For my previous Student Maanagement system, I had implemented backend db crud operations using Springboot and frontend part using Spring thymeleaf. So an improvement from my previous projects is to add Spring security . This improvement resulted a new project in which a simple user friendly Registration and login System was built using Spring thymeleaf for the front end where users signup and login . And these fields in forms are validated using Spring Validation, password is encrypted before storing into db and db has authentication based on user role using Spring security.

Thymeleaf is a Java template engine on the client side for processing and creating HTML, XML, JavaScript, CSS, and text. The Thymeleaf engine will search for templates in the resources folder, based on the written Thymeleaf keywords in the HTML it relates the objects and their working and gives results in HTML. In other words, it's working can be described by the following steps:-

• Thymeleaf follows a De-Coupled Architecture .
  
• In the same way, it is unaware of Spring’s abstraction of the model and thus cannot handle the data that the controller places in the Model.
  
• When Spring-Boot’s autoconfiguration detects Thymeleaf in the classpath, it creates beans supporting Thymeleaf view for Spring MVC.
  
• It can work with request attributes of Servlet.
  
• Therefore, Spring copies the model data into request attributes that the Thymeleaf template can work with.
  

After including Spring validation starter dependecy in pom.xml file . Now, it must be used to validate the information when user is entering the details at frontend. For that, I have used DTO objects to reduce remote calls. In DTO objects for each field I have used @NotNull and @Email annotations and @Valid annotation in handler method. So these annotations with the help of spring validation dependency ensures the user logged information are not null and valid email. It also ensures that every logged people have unique emails.

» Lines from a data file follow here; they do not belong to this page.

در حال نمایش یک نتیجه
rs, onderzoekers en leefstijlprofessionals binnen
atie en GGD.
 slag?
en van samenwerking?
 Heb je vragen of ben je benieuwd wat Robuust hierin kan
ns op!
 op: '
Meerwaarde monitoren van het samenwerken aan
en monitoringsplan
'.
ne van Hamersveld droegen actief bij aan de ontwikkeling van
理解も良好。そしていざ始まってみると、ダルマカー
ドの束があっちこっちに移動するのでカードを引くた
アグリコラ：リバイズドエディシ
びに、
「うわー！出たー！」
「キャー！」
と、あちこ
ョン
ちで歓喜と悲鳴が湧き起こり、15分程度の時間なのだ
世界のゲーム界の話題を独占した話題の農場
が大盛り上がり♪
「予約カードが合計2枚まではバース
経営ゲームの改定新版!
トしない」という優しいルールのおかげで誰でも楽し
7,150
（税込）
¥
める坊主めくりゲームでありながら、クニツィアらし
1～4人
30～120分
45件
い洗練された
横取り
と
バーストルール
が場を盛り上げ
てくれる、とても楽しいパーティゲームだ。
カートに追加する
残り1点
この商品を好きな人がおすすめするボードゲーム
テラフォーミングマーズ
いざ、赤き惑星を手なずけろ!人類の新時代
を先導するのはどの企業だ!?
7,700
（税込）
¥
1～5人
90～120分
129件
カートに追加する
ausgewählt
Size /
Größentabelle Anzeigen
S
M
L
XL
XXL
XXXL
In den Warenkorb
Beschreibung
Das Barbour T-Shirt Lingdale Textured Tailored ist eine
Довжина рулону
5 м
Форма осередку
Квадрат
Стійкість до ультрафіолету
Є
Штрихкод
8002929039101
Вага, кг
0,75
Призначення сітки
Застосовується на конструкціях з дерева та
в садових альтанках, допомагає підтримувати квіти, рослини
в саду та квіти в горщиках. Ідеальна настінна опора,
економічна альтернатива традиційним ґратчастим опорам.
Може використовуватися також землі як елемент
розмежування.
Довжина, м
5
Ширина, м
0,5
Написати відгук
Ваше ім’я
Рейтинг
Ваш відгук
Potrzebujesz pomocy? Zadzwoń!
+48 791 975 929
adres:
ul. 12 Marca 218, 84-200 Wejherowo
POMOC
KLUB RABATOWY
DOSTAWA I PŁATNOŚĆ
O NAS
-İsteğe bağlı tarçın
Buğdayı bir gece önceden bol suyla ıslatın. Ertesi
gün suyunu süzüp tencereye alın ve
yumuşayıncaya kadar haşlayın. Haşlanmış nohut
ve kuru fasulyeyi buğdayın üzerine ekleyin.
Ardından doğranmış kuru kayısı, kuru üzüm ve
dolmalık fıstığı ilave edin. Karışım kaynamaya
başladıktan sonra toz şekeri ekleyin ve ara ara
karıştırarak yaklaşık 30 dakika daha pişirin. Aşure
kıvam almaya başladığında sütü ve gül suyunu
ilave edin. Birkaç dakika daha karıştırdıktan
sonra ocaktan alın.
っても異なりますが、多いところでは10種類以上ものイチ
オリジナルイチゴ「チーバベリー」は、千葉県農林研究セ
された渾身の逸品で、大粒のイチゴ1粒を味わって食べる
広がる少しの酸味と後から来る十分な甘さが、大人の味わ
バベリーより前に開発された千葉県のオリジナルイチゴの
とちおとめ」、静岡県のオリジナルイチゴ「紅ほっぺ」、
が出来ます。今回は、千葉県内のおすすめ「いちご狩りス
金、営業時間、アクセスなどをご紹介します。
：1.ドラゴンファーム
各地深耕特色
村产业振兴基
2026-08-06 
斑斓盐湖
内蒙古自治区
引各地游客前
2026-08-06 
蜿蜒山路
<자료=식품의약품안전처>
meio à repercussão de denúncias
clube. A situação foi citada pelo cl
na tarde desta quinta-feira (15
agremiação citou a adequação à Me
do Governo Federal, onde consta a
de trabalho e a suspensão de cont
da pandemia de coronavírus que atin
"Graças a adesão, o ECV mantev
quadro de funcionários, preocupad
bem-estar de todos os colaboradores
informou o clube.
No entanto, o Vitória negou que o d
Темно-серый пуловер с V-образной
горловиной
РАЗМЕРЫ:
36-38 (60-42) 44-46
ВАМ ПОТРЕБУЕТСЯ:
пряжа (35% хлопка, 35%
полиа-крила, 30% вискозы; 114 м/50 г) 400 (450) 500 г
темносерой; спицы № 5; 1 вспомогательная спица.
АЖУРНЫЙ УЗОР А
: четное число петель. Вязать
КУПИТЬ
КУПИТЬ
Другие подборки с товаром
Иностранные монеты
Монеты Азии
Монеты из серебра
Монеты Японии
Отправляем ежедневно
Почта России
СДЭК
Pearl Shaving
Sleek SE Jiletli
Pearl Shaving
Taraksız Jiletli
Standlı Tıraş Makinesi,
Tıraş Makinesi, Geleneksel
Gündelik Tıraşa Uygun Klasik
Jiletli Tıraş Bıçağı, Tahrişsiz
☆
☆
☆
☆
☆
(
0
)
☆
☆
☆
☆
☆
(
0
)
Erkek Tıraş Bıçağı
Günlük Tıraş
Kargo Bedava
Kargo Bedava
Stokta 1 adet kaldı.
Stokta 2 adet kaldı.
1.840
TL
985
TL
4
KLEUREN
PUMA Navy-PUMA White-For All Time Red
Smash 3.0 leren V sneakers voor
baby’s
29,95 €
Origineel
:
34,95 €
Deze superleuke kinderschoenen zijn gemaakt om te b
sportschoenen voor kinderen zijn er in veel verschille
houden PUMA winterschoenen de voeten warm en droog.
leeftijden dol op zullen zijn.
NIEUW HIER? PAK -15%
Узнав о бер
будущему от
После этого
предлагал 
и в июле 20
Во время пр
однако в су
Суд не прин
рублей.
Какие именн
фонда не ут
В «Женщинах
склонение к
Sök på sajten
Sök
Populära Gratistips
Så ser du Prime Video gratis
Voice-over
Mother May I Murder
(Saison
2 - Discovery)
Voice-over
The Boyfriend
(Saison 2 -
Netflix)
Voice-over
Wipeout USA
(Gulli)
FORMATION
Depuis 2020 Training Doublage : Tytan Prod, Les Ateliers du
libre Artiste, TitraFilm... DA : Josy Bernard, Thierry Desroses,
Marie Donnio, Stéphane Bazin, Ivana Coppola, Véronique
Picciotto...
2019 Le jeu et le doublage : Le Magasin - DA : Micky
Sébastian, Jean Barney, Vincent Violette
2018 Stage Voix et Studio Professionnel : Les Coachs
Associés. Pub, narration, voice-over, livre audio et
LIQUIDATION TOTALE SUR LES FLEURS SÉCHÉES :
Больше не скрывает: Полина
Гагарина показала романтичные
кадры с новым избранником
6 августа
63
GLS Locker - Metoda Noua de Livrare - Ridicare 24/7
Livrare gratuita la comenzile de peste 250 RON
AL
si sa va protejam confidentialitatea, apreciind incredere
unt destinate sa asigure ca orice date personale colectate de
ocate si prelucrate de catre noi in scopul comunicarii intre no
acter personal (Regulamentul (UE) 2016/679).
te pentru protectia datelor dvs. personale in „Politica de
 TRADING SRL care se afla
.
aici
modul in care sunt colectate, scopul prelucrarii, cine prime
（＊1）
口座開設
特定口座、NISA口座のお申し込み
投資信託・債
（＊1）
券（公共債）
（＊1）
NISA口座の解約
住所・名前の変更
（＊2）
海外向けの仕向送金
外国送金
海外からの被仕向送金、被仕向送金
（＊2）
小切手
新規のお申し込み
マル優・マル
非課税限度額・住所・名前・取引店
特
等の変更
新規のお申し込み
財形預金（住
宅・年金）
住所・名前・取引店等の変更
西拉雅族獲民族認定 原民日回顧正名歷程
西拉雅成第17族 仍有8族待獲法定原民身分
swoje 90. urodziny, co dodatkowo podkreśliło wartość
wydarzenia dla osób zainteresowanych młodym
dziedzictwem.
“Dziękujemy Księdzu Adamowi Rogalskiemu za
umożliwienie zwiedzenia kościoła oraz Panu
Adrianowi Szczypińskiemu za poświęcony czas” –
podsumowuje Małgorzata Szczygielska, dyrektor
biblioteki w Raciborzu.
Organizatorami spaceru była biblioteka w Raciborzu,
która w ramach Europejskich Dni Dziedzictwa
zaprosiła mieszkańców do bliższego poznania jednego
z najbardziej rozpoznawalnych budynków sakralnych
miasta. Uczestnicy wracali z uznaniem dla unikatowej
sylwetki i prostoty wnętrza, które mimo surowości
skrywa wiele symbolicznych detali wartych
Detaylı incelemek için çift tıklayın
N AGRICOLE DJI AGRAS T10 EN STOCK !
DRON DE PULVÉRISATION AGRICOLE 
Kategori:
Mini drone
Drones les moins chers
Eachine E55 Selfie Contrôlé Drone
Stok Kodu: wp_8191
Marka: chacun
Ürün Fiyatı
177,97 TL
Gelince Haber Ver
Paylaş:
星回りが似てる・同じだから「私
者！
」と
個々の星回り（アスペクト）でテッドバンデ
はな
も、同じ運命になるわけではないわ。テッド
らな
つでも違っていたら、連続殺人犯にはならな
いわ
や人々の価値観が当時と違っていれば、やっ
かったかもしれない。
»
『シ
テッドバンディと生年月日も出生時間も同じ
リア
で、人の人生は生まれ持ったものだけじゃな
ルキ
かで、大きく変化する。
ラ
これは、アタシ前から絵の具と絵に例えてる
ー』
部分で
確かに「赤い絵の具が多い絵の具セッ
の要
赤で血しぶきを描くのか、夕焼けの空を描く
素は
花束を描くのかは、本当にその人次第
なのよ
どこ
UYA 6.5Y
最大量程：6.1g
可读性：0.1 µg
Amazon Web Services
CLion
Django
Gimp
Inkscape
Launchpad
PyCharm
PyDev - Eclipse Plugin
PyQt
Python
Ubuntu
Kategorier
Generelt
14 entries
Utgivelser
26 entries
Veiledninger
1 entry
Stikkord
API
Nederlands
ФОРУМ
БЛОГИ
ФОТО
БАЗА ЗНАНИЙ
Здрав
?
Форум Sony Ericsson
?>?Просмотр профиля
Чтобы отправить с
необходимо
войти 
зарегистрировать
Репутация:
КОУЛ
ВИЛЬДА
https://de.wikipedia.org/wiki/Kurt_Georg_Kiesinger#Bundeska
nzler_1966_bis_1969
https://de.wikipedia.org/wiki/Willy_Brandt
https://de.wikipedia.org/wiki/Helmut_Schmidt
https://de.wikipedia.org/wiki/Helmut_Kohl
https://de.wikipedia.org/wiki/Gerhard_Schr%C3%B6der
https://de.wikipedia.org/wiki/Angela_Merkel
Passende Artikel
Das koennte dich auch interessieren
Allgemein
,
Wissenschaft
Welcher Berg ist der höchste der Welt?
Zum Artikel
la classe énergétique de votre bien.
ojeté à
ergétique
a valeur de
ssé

Spring Security is a framework that allows a programmer to use JEE components to set security limitations on Spring-framework-based Web applications. In a nutshell, it’s a library that can be utilized and customized to suit the demands of the programmer. Because it is a part of the same Spring family as Spring Web MVC, it works well together. Its major function is to manage authentication and authorization at both the Web request and method invocation levels. Perhaps. The most significant benefit of this framework is that it is both strong and very adaptable. Although it adheres to Spring’s set up conventions, programmers may select between default provisions and modify it to their specific requirements. Spring security works on the following four core concepts

• Authentication (Spring security provides a default username and password which we will change according to our case).
• Authorization (Spring security provides role based security like for specific roles we can restrict acess).
• Password Storage (Spring security can store password in encrpted form and is usually done by Bcrypt algorithm).
• Servlet Filters

• MYSQL Database
• Intellj Idea.

• First, download the code and open it in IntelliJIdea or any Java IDE.(Note you no need to add any configurations for Spring or you no need to adjust any dependency version because here by using Spring initializer necessary dependencies with recent versions have been added and it is reflected in Pom.xml file.)< br />
• In application.properties file change Spring.datasource url to your MySQL url which at the time of installing MySQL you would get this url.
• Change username and password in application.properties file of yours that you have set while installing MySQL .
• Change hibernate dialect to MySQL dialect.(Note just change urls that are present on right hand side of equal to sign in Applications.properties file).
• Now for playing with this system you need to type url localhost:8080/login in web browser . Then you can have your registration and login system by simply clicking on respective buttons.